[EXERCISE INPUTS]
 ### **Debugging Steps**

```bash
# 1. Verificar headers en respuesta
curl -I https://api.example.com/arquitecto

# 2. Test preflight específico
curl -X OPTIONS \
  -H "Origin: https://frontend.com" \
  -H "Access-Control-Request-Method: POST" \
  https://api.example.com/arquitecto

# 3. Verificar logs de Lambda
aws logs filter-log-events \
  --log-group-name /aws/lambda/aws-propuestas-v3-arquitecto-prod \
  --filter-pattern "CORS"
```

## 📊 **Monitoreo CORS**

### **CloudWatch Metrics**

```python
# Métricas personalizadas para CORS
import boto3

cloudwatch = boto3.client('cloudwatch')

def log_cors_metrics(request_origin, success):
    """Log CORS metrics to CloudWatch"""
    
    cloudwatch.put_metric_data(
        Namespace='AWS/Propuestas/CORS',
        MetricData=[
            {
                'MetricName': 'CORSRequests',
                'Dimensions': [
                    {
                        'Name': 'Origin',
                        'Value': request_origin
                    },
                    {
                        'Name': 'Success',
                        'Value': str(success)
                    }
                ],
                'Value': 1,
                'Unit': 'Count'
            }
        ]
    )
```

...

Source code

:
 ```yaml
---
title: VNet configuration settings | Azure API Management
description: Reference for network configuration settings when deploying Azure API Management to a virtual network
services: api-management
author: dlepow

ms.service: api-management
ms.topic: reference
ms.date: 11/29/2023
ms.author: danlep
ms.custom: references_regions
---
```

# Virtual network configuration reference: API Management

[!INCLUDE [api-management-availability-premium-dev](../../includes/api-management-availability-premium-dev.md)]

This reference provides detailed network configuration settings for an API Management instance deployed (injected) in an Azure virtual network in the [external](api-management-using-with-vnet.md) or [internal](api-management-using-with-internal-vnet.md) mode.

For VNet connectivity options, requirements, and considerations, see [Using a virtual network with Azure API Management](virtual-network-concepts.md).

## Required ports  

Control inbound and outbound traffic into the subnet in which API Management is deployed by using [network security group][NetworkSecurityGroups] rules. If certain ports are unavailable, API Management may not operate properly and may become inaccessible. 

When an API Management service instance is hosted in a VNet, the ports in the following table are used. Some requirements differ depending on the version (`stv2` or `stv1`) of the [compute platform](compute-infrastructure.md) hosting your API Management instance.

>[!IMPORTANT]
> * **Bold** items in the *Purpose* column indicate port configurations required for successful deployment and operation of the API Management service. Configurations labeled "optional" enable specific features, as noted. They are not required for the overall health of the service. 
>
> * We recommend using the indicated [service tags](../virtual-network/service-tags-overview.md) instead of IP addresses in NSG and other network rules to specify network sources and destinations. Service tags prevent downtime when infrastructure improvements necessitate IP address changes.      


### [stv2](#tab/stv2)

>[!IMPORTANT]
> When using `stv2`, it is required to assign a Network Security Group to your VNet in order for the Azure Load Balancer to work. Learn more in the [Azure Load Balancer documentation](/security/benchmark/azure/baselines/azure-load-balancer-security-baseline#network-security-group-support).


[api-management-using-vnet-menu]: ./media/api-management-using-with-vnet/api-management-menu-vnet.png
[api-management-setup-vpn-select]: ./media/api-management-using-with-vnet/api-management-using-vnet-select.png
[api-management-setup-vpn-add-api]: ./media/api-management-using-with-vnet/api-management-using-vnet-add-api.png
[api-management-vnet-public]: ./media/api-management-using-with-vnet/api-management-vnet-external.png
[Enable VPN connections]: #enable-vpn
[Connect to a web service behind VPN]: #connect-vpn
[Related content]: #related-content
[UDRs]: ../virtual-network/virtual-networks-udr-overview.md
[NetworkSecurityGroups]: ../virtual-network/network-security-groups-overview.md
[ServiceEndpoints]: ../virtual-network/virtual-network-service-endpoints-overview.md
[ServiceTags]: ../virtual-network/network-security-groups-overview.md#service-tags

---

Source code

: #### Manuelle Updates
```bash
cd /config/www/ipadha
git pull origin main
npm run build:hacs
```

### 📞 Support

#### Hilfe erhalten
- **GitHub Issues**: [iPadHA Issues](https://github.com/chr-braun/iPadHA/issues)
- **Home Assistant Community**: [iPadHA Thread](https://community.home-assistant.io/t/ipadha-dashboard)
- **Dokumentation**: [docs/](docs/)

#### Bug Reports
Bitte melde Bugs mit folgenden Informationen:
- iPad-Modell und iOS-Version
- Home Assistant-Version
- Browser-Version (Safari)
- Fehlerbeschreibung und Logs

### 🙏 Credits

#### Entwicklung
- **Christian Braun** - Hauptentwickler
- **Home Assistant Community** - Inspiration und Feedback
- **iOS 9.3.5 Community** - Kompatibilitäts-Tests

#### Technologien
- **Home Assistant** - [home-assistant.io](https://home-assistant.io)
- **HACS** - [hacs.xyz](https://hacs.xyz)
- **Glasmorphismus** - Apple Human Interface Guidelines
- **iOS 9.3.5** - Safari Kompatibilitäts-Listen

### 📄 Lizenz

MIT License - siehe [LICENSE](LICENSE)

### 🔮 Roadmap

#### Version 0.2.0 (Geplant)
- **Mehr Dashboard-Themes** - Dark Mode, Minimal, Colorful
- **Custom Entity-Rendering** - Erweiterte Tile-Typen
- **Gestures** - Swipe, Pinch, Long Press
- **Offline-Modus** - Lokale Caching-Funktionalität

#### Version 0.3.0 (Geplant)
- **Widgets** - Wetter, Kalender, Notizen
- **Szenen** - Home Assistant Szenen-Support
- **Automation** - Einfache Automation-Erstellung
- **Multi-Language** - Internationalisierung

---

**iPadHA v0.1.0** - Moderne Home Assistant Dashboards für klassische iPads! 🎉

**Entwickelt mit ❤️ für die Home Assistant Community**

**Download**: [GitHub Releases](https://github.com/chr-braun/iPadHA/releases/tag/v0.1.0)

[PROBLEM DETAILS]
Would you please copy each line of the listing that contains the word "GitHub"?

[ANSWER SECTION]
- **GitHub Issues**: [iPadHA Issues](https://github.com/chr-braun/iPadHA/issues)
**Download**: [GitHub Releases](https://github.com/chr-braun/iPadHA/releases/tag/v0.1.0)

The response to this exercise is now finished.